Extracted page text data

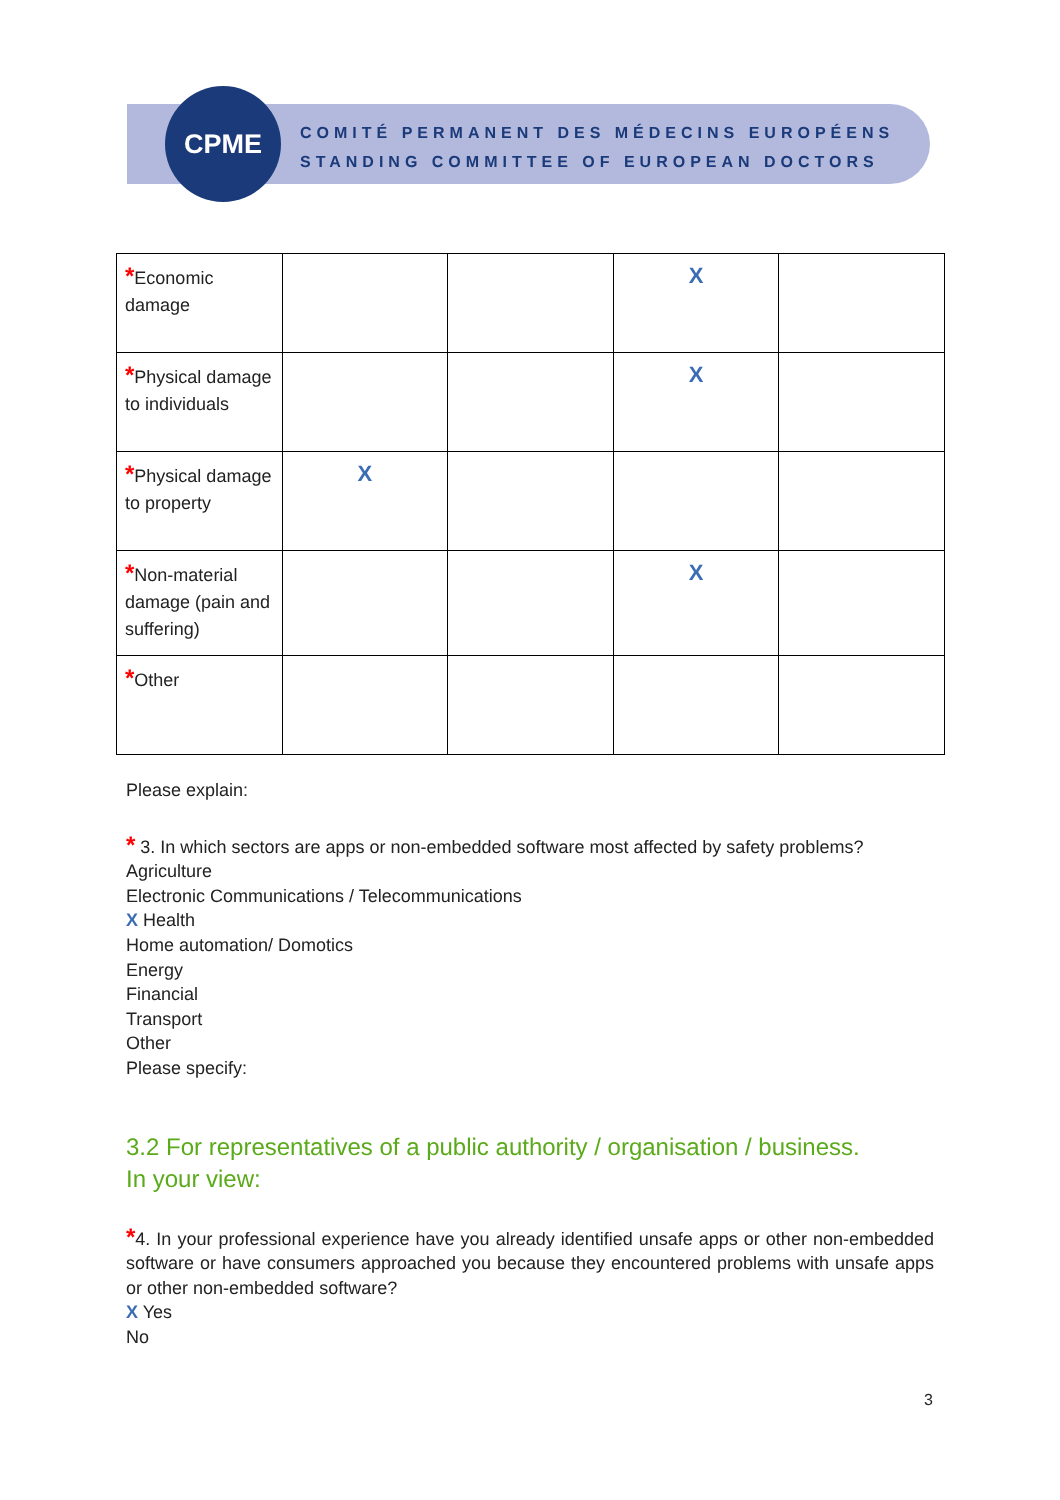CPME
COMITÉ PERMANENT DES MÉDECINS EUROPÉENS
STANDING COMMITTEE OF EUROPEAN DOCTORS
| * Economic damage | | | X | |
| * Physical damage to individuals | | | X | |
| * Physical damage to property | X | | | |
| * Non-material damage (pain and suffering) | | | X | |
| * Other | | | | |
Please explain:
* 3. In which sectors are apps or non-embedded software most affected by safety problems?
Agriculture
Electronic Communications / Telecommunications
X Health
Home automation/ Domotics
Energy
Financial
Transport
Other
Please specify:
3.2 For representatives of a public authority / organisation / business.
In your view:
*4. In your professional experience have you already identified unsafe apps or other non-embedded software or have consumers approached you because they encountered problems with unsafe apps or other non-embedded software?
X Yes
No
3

== WORK ITEM ==
Word-for-word copy, no pictures: write out the entries above in full.

== RESULT OF THE TASK ==
CPME
COMITÉ PERMANENT DES MÉDECINS EUROPÉENS
STANDING COMMITTEE OF EUROPEAN DOCTORS
| * Economic damage | | | X | |
| * Physical damage to individuals | | | X | |
| * Physical damage to property | X | | | |
| * Non-material damage (pain and suffering) | | | X | |
| * Other | | | | |
Please explain:
* 3. In which sectors are apps or non-embedded software most affected by safety problems?
Agriculture
Electronic Communications / Telecommunications
X Health
Home automation/ Domotics
Energy
Financial
Transport
Other
Please specify:
3.2 For representatives of a public authority / organisation / business.
In your view:
*4. In your professional experience have you already identified unsafe apps or other non-embedded software or have consumers approached you because they encountered problems with unsafe apps or other non-embedded software?
X Yes
No
3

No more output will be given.